Antonia eut dès le premier jour la prétention de me modifier. J'avais quatre à cinq ans de moins qu'elle, ce qui, joint à ses penchants de protection et de prédication, lui inspirait des manières maternelles qui me gâtaient l'amour. Dans ses moments de plus vive tendresse, elle m'appelait: «Mon enfant.» Ce mot glaçait mes transports ou m'arrachait des paroles moqueuses qui la fâchaient. Alors elle allongeait sa lèvre supérieure, prenait son air le plus grave et commençait quelque discours de morale. Elle me disait qu'il fallait l'écouter; que son âge, son expérience des passions et ses méditations dans la solitude lui donnaient une juste autorité sur moi. Je sortais, ajoutait-elle, d'un monde où on se jouait de tout, où on aurait voulu continuer l'ancien régime sans tenir compte de notre glorieuse révolution et de l'ère nouvelle qu'elle avait ouverte. Mes écrits témoignaient assez de la légèreté de mes doctrines. Il était temps de songer à être utile à la cause de l'avenir, comme elle l'essayait elle-même; elle m'aimerait doublement si je la suivais dans cette voie, où les plus grands esprits contemporains l'encourageaient. Elle me citait alors quelques-uns de ses amis, écrivains nébuleux et médiocres, qu'elle traitait de sublimes philosophes! Je bâillais légèrement en l'écoutant; mais, sitôt que je la regardais, la flamme de ses yeux m'allait au cœur; je la soulevais dans mes bras, je la couvrais de baisers, en lui disant: «Aimons-nous! cela vaut mieux que tes longs discours; ou, si tu veux parler, parle-moi de la nature, décris-moi quelque beau paysage; alors tu es vraiment inspirée, plus belle et au-dessus des autres; mais ta philosophie m'ennuie; je la connais; c'est pour moi une vieillerie que ne peut rajeunir l'emphase de tes amis: les encyclopédistes en ont rebattu les oreilles de mon père; eux, du moins, étaient des esprits originaux.»

Quand je lui parlais de la sorte, elle tombait dans un froid silence.
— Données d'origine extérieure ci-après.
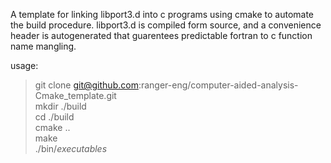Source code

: A template for linking libport3.d into c programs using cmake to automate the build procedure. 
libport3.d is compiled form source, and a convenience header is autogenerated that guarentees predictable fortran to c function name mangling.

usage:
> git clone git@github.com:ranger-eng/computer-aided-analysis-Cmake_template.git  
> mkdir ./build  
> cd ./build  
> cmake ..  
> make  
> ./bin/*executables*  


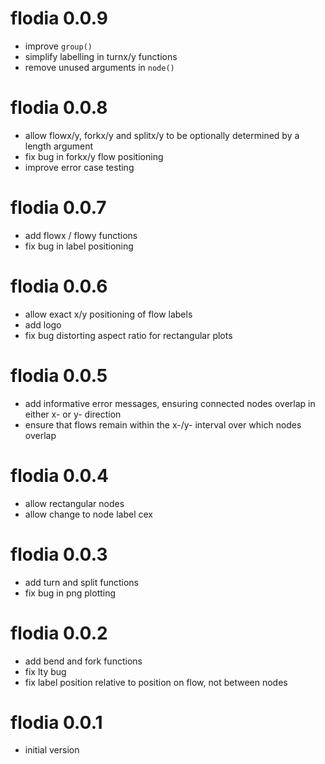 # flodia 0.0.9
* improve `group()`
* simplify labelling in turnx/y functions
* remove unused arguments in `node()`

# flodia 0.0.8

* allow flowx/y, forkx/y and splitx/y to be optionally determined by a length
argument
* fix bug in forkx/y flow positioning
* improve error case testing

# flodia 0.0.7

* add flowx / flowy functions
* fix bug in label positioning

# flodia 0.0.6

* allow exact x/y positioning of flow labels
* add logo
* fix bug distorting aspect ratio for rectangular plots

# flodia 0.0.5

* add informative error messages, ensuring connected nodes overlap in either x-
or y- direction
* ensure that flows remain within the x-/y- interval over which nodes overlap

# flodia 0.0.4

* allow rectangular nodes
* allow change to node label cex

# flodia 0.0.3

* add turn and split functions
* fix bug in png plotting

# flodia 0.0.2

* add bend and fork functions
* fix lty bug
* fix label position relative to position on flow, not between nodes

# flodia 0.0.1

* initial version
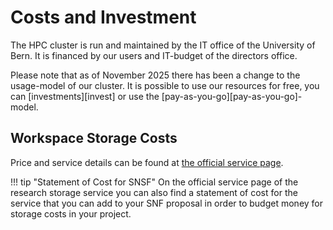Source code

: # Costs and Investment

The HPC cluster is run and maintained by the IT office of the University of Bern. It is financed by our users and IT-budget of the directors office. 

Please note that as of November 2025 there has been a change to the usage-model of our cluster. It is possible to use our resources for free, you can [investments][invest] or use the [pay-as-you-go][pay-as-you-go]-model.

## Workspace Storage Costs

Price and service details can be found at [the official service
page](https://intern.unibe.ch/dienstleistungen/informatik/dienstleistungen_der_informatikdienste/uebersicht_der_angebote/index_ger.html).

!!! tip "Statement of Cost for SNSF"
    On the official service page of the research storage service you can also
    find a statement of cost for the service that you can add to your SNF
    proposal in order to budget money for storage costs in your project.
Si nous restions seuls, je finissais par rompre la glace à force de gaieté, de caresses et des plus douces câlineries que me suggéraient ma jeunesse et mon amour. Mais si un de ses doctes amis survenait pendant nos discussions métaphysiques, elle le prenait à témoin de l'infériorité de mon âme et du devoir qu'elle s'imposait de me convertir. Alors j'allumais mon cigare et je sortais pour échapper à ce fastidieux colloque. Elle m'aimait pourtant à cause de ma jeunesse et des transports qu'elle m'inspirait; mais je ne crois pas lui avoir jamais fait ressentir la suprême ivresse que je lui devais. Elle était curieuse des choses des sens, plus qu'ardente et lascive; ce qui souvent me la faisait trouver impudique dans sa froideur même. L'emportement de ma passion l'effrayait comme une force dont elle n'avait pas le secret, et très-souvent aussi elle me semblait déroutée par mon tempérament de poëte. En ce temps, chère marquise, ce tempérament de mon esprit, que les chagrins et la maladie ont assoupi, était de toutes les heures: il se traduisait diversement, mais il ne m'abandonnait jamais; il éclatait dans la volupté, dans la causerie, dans le travail; j'étais toujours le même homme, c'est-à-dire le poëte, l'être sensitif et incandescent, vibrant et s'enflammant sans cesse.